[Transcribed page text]
--------------------------------

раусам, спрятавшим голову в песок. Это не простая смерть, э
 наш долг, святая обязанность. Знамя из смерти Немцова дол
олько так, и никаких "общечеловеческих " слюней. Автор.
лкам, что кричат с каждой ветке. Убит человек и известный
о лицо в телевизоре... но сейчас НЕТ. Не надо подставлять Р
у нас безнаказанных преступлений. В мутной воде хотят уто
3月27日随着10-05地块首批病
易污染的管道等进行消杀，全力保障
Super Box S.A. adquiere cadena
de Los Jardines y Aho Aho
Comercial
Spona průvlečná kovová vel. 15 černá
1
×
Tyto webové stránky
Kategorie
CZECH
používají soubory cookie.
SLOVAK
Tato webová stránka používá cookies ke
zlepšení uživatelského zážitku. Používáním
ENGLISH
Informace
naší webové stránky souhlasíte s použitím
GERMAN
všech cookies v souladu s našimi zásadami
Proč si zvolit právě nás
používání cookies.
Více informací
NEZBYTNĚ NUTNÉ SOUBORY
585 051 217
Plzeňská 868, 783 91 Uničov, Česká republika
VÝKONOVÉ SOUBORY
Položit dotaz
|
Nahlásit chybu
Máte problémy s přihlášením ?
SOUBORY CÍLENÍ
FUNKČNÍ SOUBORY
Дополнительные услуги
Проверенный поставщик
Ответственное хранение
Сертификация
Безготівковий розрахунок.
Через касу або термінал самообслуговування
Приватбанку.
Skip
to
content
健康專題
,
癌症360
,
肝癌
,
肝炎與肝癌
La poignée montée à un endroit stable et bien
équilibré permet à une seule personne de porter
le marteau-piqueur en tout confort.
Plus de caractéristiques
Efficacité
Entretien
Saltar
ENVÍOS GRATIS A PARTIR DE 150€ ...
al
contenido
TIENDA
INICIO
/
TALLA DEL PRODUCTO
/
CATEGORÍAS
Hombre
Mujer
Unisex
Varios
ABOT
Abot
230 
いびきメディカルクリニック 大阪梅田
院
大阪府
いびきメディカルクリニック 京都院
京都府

--------------------------------

## PROBLEM
Reproduce the lines above in full, substituting "Sortiment" for every occurrence of "Kategorie" and leaving everything else unchanged.

## COMPLETED EXERCISE
раусам, спрятавшим голову в песок. Это не простая смерть, э
 наш долг, святая обязанность. Знамя из смерти Немцова дол
олько так, и никаких "общечеловеческих " слюней. Автор.
лкам, что кричат с каждой ветке. Убит человек и известный
о лицо в телевизоре... но сейчас НЕТ. Не надо подставлять Р
у нас безнаказанных преступлений. В мутной воде хотят уто
3月27日随着10-05地块首批病
易污染的管道等进行消杀，全力保障
Super Box S.A. adquiere cadena
de Los Jardines y Aho Aho
Comercial
Spona průvlečná kovová vel. 15 černá
1
×
Tyto webové stránky
Sortiment
CZECH
používají soubory cookie.
SLOVAK
Tato webová stránka používá cookies ke
zlepšení uživatelského zážitku. Používáním
ENGLISH
Informace
naší webové stránky souhlasíte s použitím
GERMAN
všech cookies v souladu s našimi zásadami
Proč si zvolit právě nás
používání cookies.
Více informací
NEZBYTNĚ NUTNÉ SOUBORY
585 051 217
Plzeňská 868, 783 91 Uničov, Česká republika
VÝKONOVÉ SOUBORY
Položit dotaz
|
Nahlásit chybu
Máte problémy s přihlášením ?
SOUBORY CÍLENÍ
FUNKČNÍ SOUBORY
Дополнительные услуги
Проверенный поставщик
Ответственное хранение
Сертификация
Безготівковий розрахунок.
Через касу або термінал самообслуговування
Приватбанку.
Skip
to
content
健康專題
,
癌症360
,
肝癌
,
肝炎與肝癌
La poignée montée à un endroit stable et bien
équilibré permet à une seule personne de porter
le marteau-piqueur en tout confort.
Plus de caractéristiques
Efficacité
Entretien
Saltar
ENVÍOS GRATIS A PARTIR DE 150€ ...
al
contenido
TIENDA
INICIO
/
TALLA DEL PRODUCTO
/
CATEGORÍAS
Hombre
Mujer
Unisex
Varios
ABOT
Abot
230 
いびきメディカルクリニック 大阪梅田
院
大阪府
いびきメディカルクリニック 京都院
京都府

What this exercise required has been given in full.